Hamid Ismailov

In 1992 Hamid Ismailov was forced to leave Uzbekistan as his writing was deemed too subversive for an increasingly totalitarian government, and found a home both in the UK and in the BBC’s World Service.

He has been the BBC’s Writer in Residence since 2010 and is the author of many novels, including The Railway, A Poet and Bin-Laden, and The Dead Lake; poetry collections and books of visual poetry.

An interview with Hamid

What does the word ‘exile’ mean to you?

In terms of my own destiny, I am not a classic case of an exilée. Though I was kicked out of my country but this country invited me, it was more like a football transfer – they found me in Germany and brought me here for a new role with the BBC Central Asian Service.

While in that sense I’m not the classic exilée at the same time I have a metaphysical relationship with the concept of exile. In one of my really early poems I wrote that I’ve gone astray and found myself in this world, this is the Islamic acceptance that all of us are gifts on this earth. In that sense even in my country I used to feel a guest rather than an owner.

The concept of home is shifting too, it’s not a given. If you take my case for example I was born in Kyrgyzstan but to an Uzbek family – it was part of the Ferghana Valley but then it was cut and given to Kyrgyzstan. Then I was brought up party in Uzbekistan, partly in Kazakhstan, partly in Russia – there were too many homes to remember.

I don’t take my relationship to exile too seriously or tragically, it’s just something that goes with me.

What do the literature and culture of Central Asia have to offer the UK?

I come from a part of the world that is not recognised but holds the greatest examples of narratives. One Thousand and One Arabian Nights was recited to the Samarkandi ruler. The stories are about Baghdad, Damascus and other places but the actual storytelling took place in Samarkand which is contemporary Uzbekistan.

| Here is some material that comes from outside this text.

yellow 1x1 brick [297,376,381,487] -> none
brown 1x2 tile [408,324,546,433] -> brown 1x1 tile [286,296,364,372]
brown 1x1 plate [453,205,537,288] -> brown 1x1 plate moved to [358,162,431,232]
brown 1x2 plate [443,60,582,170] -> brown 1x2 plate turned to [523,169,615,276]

Another thing that not many people know is that the longest epic, Manas, is from Central Asia. It has over two million lines. The Central Asian people have a very rich storytelling history and heritage and have created many storytelling techniques, some of them are absolutely brilliant when used in contemporary writing. It’s important to share this richness with the rest of the world.

Why does diversity within the arts matter?

I would like to answer this question the other way round.

Let’s take music as an example. You can play on the two-stringed Uzbek Sato, or you can create an ensemble – ultimately the best music is created by orchestras.

Or another example, literature. When I was very young I was in the Soviet hospital and next to me was an alcoholic and he used to read authors like Faulkner and Steinbeck when I was lying next to him.
I asked him why he didn’t read contemporary Soviet literature and he replied, “It’s all about Kolkhoz, Kolkhoz, Kolkhoz. (grain, grain, grain). Why should I read it?” That was a good lesson to me.

‘Everyone loves diversity and the unknown, even the known unknowns. It’s in the nature of humankind on the one hand to protect your identity to be proud of your roots and where you’re coming from but on the other hand to be interested in otherness and what happens beyond your senses, your island, your mountains.’